Lottermoser ist vor etwa drei Jahren nicht etwa wegen der Liebe zu einem Mann nach Hamburg gezogen, der Grund war die vitale Jazz- und Club-Szene der Hansestadt. Und die Stiloffenheit: Neben Jazz liebt sie auch Soul, Pop und Funk. Ihr neues Album heißt tatsächlich „Hamburg“ – eine Liebeserklärung an die Stadt, auch musikalisch.

Candy Dulfer als Vorbild

Es gibt faktisch bei näherer Betrachtung gar nicht so viele bekannte Saxofonistinnen. Die Niederländerin Candy Dulfer war sicherlich eine der ersten, die dieses Instrument auch im Pop-Segment etabliert haben. Die war ein großes Vorbild für Stephanie Lottermoser, deren Ansatz ähnlich ist: Die Musik ist stiloffen und durchaus dem Pop zugeneigt. Die gebürtig aus Süddeutschland stammende Saxofonistin singt zudem ab und an – und stellt ihr Instrument dann zur Seite. Bei der Cover-Version von Nancy Sinatras Klassiker „These Boots Are Made For Walking“ etwa. Und liefert auch da ab. Nachdem bei „Karma“ ein musikalisches Feuerwerk geboten wird, überzeugt Lottermoser bei „What Kind Of Lovesong“ wieder mit smoother Gesangskunst.

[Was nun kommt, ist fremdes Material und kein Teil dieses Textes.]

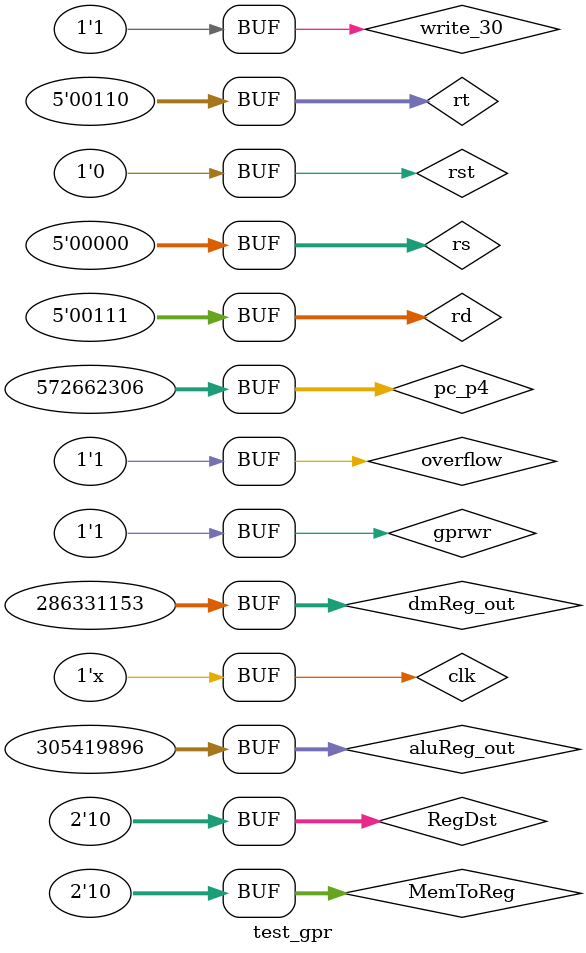
<source format=v>
module test_gpr;
  reg clk, rst, gprwr, write_30, overflow;
  reg [1:0] MemToReg, RegDst;
  reg [4:0] rs, rt, rd;
  reg [31:0] pc_p4, aluReg_out, dmReg_out;
  
  gpr gpr1(clk, rst, gprwr, MemToReg, RegDst, rs, rt, rd, write_30, pc_p4, aluReg_out, dmReg_out, overflow, dataOut_1, dataOut_2);

  initial
  begin
    clk = 0;
    rst = 0;
    gprwr = 0;
    MemToReg = 2'b00;
    RegDst = 2'b00;
    rs = 5'd0;
    rt = 5'd6;
    rd = 5'd7;
    aluReg_out = 32'h1234_5678;
    dmReg_out = 32'h 1111_1111;
    pc_p4 = 32'h2222_2222;
    write_30 = 0;
    overflow = 0;
    
    # 100
    gprwr = 1;
    # 100
    gprwr = 0;
    #100
    gprwr = 1;
    RegDst = 2'b10;
    MemToReg = 2'b10;
    #100
    gprwr = 0;
    #100
    gprwr = 1;
    overflow = 1;
    #100
    write_30 = 1;
    # 200
    rst = 1;
    # 100
    rst = 0;
    
  end
  
  always
    # 50 clk = ~clk;
endmodule
</source>
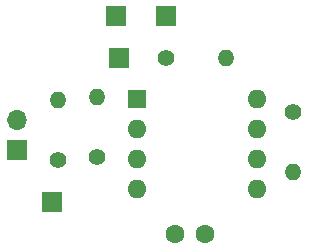
<source format=gbr>
G04 #@! TF.FileFunction,Copper,L1,Top,Signal*
%FSLAX46Y46*%
G04 Gerber Fmt 4.6, Leading zero omitted, Abs format (unit mm)*
G04 Created by KiCad (PCBNEW 4.0.5) date 11/10/19 13:48:04*
%MOMM*%
%LPD*%
G01*
G04 APERTURE LIST*
%ADD10C,0.100000*%
%ADD11C,1.600000*%
%ADD12R,1.700000X1.700000*%
%ADD13C,1.400000*%
%ADD14O,1.400000X1.400000*%
%ADD15O,1.700000X1.700000*%
%ADD16R,1.600000X1.600000*%
%ADD17O,1.600000X1.600000*%
G04 APERTURE END LIST*
D10*
D11*
X154686000Y-116840000D03*
X152186000Y-116840000D03*
D12*
X147193000Y-98425000D03*
X141732000Y-114173000D03*
X147447000Y-101981000D03*
D13*
X151384000Y-101981000D03*
D14*
X156464000Y-101981000D03*
D13*
X142240000Y-110617000D03*
D14*
X142240000Y-105537000D03*
D13*
X162179000Y-106553000D03*
D14*
X162179000Y-111633000D03*
D13*
X145542000Y-110363000D03*
D14*
X145542000Y-105283000D03*
D12*
X138811000Y-109728000D03*
D15*
X138811000Y-107188000D03*
D16*
X148971000Y-105410000D03*
D17*
X159131000Y-113030000D03*
X148971000Y-107950000D03*
X159131000Y-110490000D03*
X148971000Y-110490000D03*
X159131000Y-107950000D03*
X148971000Y-113030000D03*
X159131000Y-105410000D03*
D12*
X151384000Y-98425000D03*
M02*

</source>
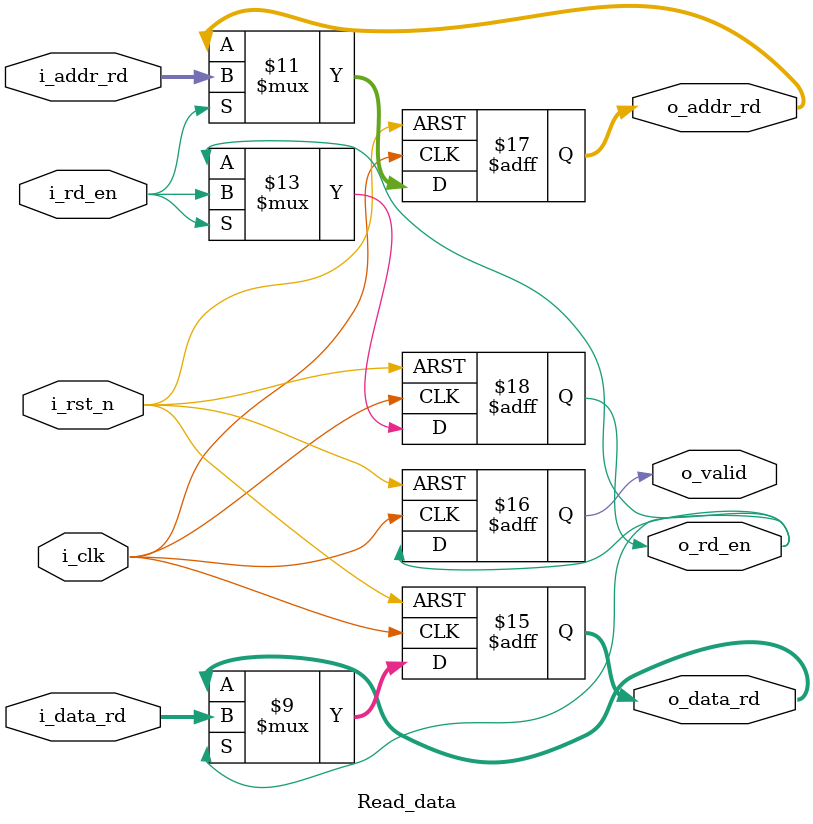
<source format=sv>
module Read_data #(
    parameter SIZE_ADDR     = 8 ,
    parameter SIZE_DATA     = 8  
)(
    input logic                     i_clk       ,
    input logic                     i_rst_n     ,
    input logic                     i_rd_en     ,
    input logic [SIZE_ADDR-1:0]     i_addr_rd   ,
    input logic [SIZE_DATA-1:0]     i_data_rd   ,
    output logic [SIZE_ADDR-1:0]    o_addr_rd   ,
    output logic [SIZE_DATA-1:0]    o_data_rd   ,
    output logic                    o_rd_en     ,
    output logic                    o_valid      
);

always_ff @( posedge i_clk or negedge i_rst_n ) begin : proc_rd_en
    if(~i_rst_n) begin
        o_rd_en     <= '0;
    end else if(i_rd_en) begin
        o_rd_en     <= i_rd_en;
    end
end

always_ff @( posedge i_clk or negedge i_rst_n ) begin : proc_add_rd
    if(~i_rst_n) begin
        o_addr_rd       <= '0; 
    end else if(i_rd_en) begin
        o_addr_rd       <= i_addr_rd;
    end
end

always_ff @( posedge i_clk or negedge i_rst_n ) begin : proc_valid
    if(~i_rst_n) begin
        o_valid         <= '0;
    end else begin
        o_valid         <= o_rd_en;
    end
end

always_ff @( posedge i_clk or negedge i_rst_n ) begin : proc_data_rd
    if(~i_rst_n) begin
        o_data_rd       <= '0;
    end else if(o_rd_en) begin
        o_data_rd       <= i_data_rd;
    end
end
endmodule

</source>
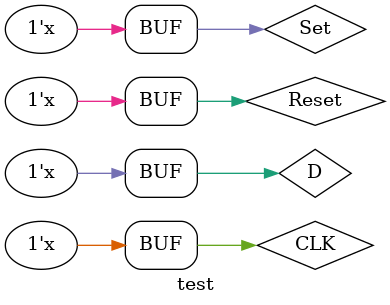
<source format=v>
`timescale 1ns / 1ps


module test(

    );
reg CLK, D, Reset, Set;
wire Q, Q1;
top top_1(CLK, D, Reset, Set, Q, Q1);
    initial
        begin
      CLK = 1'b0;
      D = 1'b0;
      Reset = 1'b0;
      Set = 1'b0;
        #100;
        end
        always #10 CLK = ~CLK; always #20 D = ~D; always #30 Reset = ~Reset;always #40 Set = ~Set;
endmodule


</source>
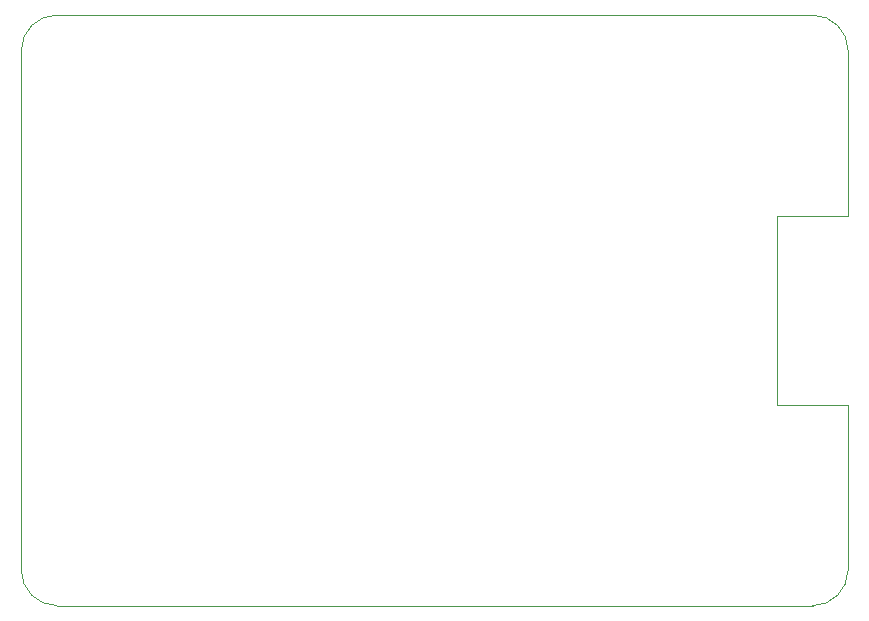
<source format=gbr>
%TF.GenerationSoftware,KiCad,Pcbnew,8.0.7*%
%TF.CreationDate,2025-02-04T22:27:15+09:00*%
%TF.ProjectId,GN10Mainboard,474e3130-4d61-4696-9e62-6f6172642e6b,rev?*%
%TF.SameCoordinates,Original*%
%TF.FileFunction,Profile,NP*%
%FSLAX46Y46*%
G04 Gerber Fmt 4.6, Leading zero omitted, Abs format (unit mm)*
G04 Created by KiCad (PCBNEW 8.0.7) date 2025-02-04 22:27:15*
%MOMM*%
%LPD*%
G01*
G04 APERTURE LIST*
%TA.AperFunction,Profile*%
%ADD10C,0.100000*%
%TD*%
G04 APERTURE END LIST*
D10*
X130000000Y-147000000D02*
X130000000Y-103000000D01*
X200000000Y-103000000D02*
X200000000Y-117000000D01*
X133000000Y-100000000D02*
X197000000Y-100000000D01*
X194000000Y-133000000D02*
X200000000Y-133000000D01*
X130000000Y-103000000D02*
G75*
G02*
X133000000Y-100000000I3000000J0D01*
G01*
X200000000Y-117000000D02*
X194000000Y-117000000D01*
X133000000Y-150000000D02*
G75*
G02*
X130000000Y-147000000I0J3000000D01*
G01*
X197000000Y-100000000D02*
G75*
G02*
X200000000Y-103000000I0J-3000000D01*
G01*
X197000000Y-150000000D02*
X133000000Y-150000000D01*
X200000000Y-133000000D02*
X200000000Y-147000000D01*
X200000000Y-147000000D02*
G75*
G02*
X197000000Y-150000000I-3000000J0D01*
G01*
X194000000Y-117000000D02*
X194000000Y-133000000D01*
M02*

</source>
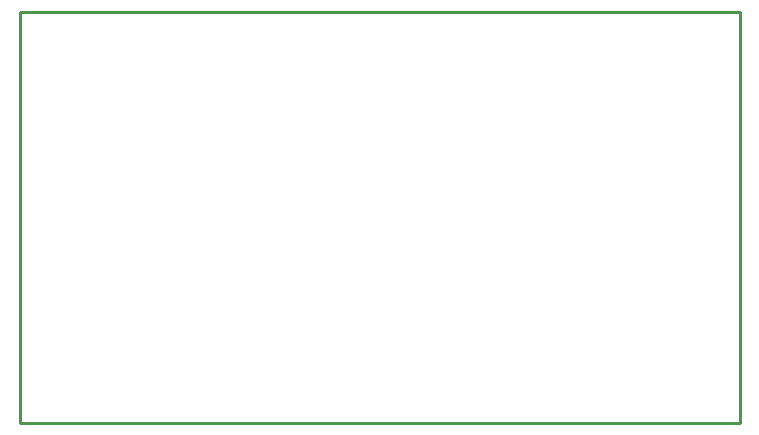
<source format=gm1>
G04 Layer_Color=16711935*
%FSLAX43Y43*%
%MOMM*%
G71*
G01*
G75*
%ADD28C,0.254*%
D28*
X49530Y87503D02*
X110490D01*
X49530Y52705D02*
Y87503D01*
Y52705D02*
X110490D01*
Y87503D01*
M02*

</source>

Im zweiten Set dann u.a. das Stück „Hype“, von dem es gar einen Gerd Janson Remix gibt. So funktiert der Song auch im Berghain. Im Birdland gibt es die Single natürlich im traditionellen Bandsetup. Lottermoser hat sich da Gedanken zu den „Hypes“ unserer Zeit gemacht und referiert darüber. Reden kann sie sowieso und Ahnung hat sie auch, nicht nur von Jazz. Nachzuhören z.B. in ihrem Podcast „Jazz Moves Schnack“, den sie in der Pandemie mit dem Journalisten und Jazz-Kenner Jan Paersch an den Start gebracht hat.

Stephanie Lottermoser sorgt für verzückte Gesichtszüge im Publikum

Das Publikum im legendären Jazzkeller war mal wieder mittendrin, statt nur dabei. Nicht nur echte Jazz-Connaisseure waren in die Musik vertieft und hatten dabei verzückte Gesichtszüge. Auch Newbies, wie die besagte Konzertbegleitung, konnten den Vibe spüren und die Leistungen der Musiker:innen goutieren. Weltklasse war das! Die überwiegend männlichen Jazz-Größen, die die Wände vom Birdland zieren, würden es sicherlich genau so sehen.

Wer jetzt Geschmack bekommen hat auf Saxofon, dem sei Nubya Garcia aus London, dem derzeitigen Schmelztiegel für jungen Jazz, mit ihrem Konzert am Montag, 22. November 2021 im Mojo Club sehr ans Herz gelegt. Und mit etwas Glück steht Stephanie Lottermoser da auch im Publikum. Sie geht gerne aus und ist musikalisch vielseitig aufgestellt.